Exposição Sem dúvida, a introdução da portabilidade num sistema ainda em formação como a saúde suplementar brasileira jamais poderia ser realizada sem níveis importantes de intervenção estatal, na forma dos postos acima: instituição de resseguros, fundo de provisões, alteração da escala de contribuições por faixa etária, rígidas normas de cálculo atuarial. No entanto, em nada se assemelha a restringir o mercado, apenas faz com que os agentes decisores possam abandonar a luta por clientelas para se fixarem na otimização de suas estruturas de custos e na definição de formas eficientes de atenção à saúde, incluindo estratégias de prevenção e referenciamento. Vale frisar, a portabilidade não pode existir sem que haja um sistema composto de entidades operando de maneira minimamente homogênea, referidas a uma estrutura de suporte solidamente alicerçada.

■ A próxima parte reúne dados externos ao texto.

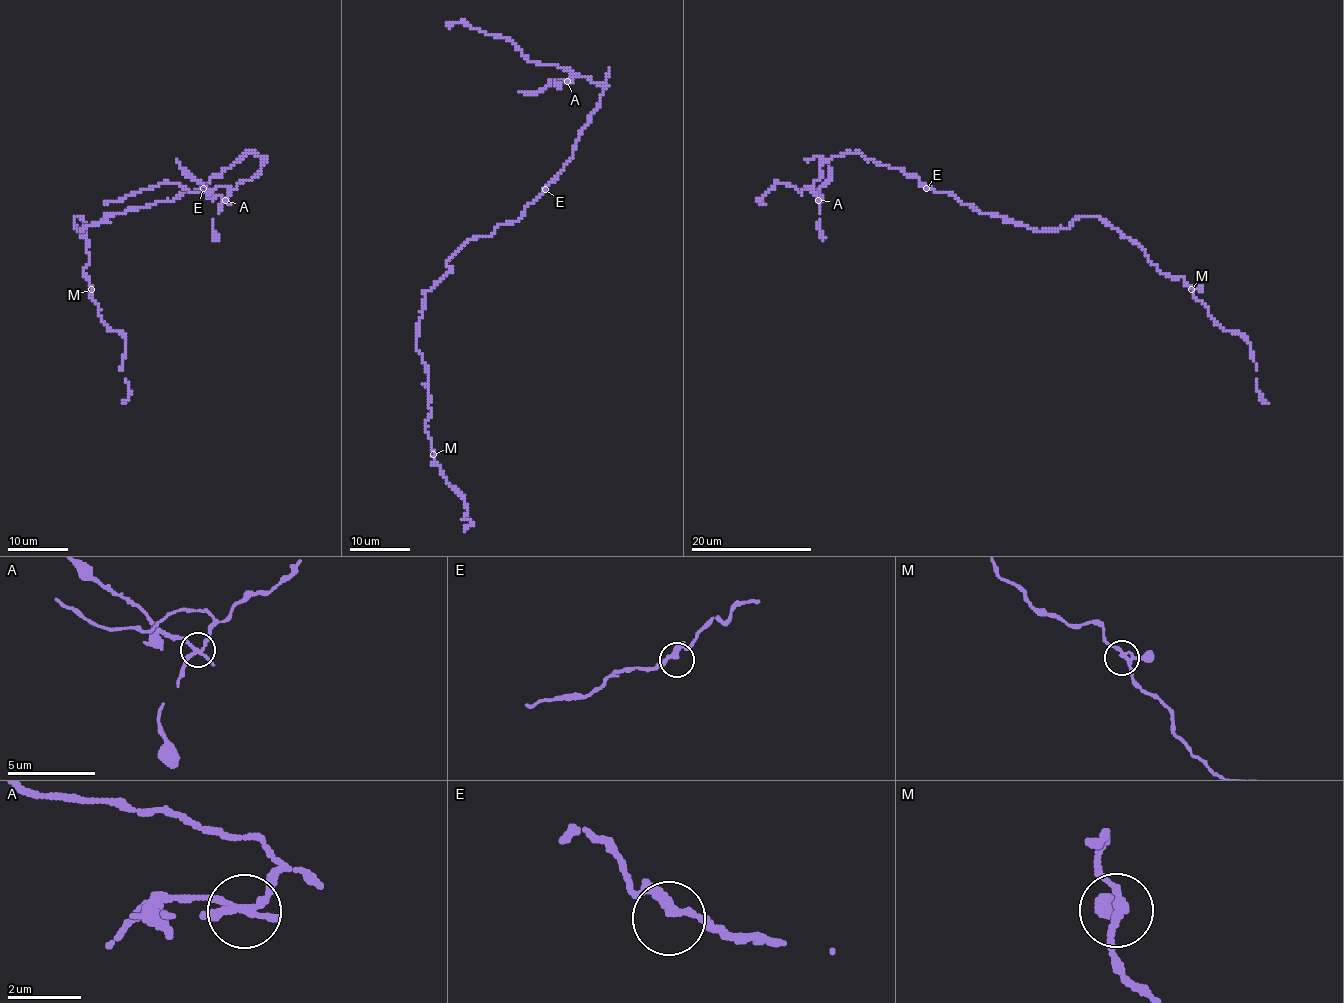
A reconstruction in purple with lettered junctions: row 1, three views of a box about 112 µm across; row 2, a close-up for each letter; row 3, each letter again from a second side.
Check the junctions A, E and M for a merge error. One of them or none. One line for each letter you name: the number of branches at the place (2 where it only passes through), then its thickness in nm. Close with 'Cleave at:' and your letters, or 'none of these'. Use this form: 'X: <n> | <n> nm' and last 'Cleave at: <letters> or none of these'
A: 3 | 200 nm
Cleave at: A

Conclusões/propostas Os elementos postos neste trabalho tentaram demonstrar que a portabilidade não é uma questão isolada, mas somente pode ser compreendida dentro de um todo sistêmico que compreende características como a percepção de regime contributivo e a sustentabilidade das entidades gestoras de saúde privada. A introdução da portabilidade no mercado brasileiro não seria possível sem expressivas alterações do sistema de saúde suplementar. Estruturas de diluição de riscos e resseguros teriam que ser criadas e mobilizadas para garantir credibilidade no longo prazo. Ao mesmo tempo, fundos de provisionamento teriam que ser centralizados para garantia da solvência no longo prazo de poupanças acumuladas pelos segurados. Mais que tudo, um forte aparato de regulação da relação entre saúde pública e privada teria que ser engendrado para trazer para o nível macro a arbitragem que hoje está sendo realizada pelas unidades hospitalares e pelos planos e seguros.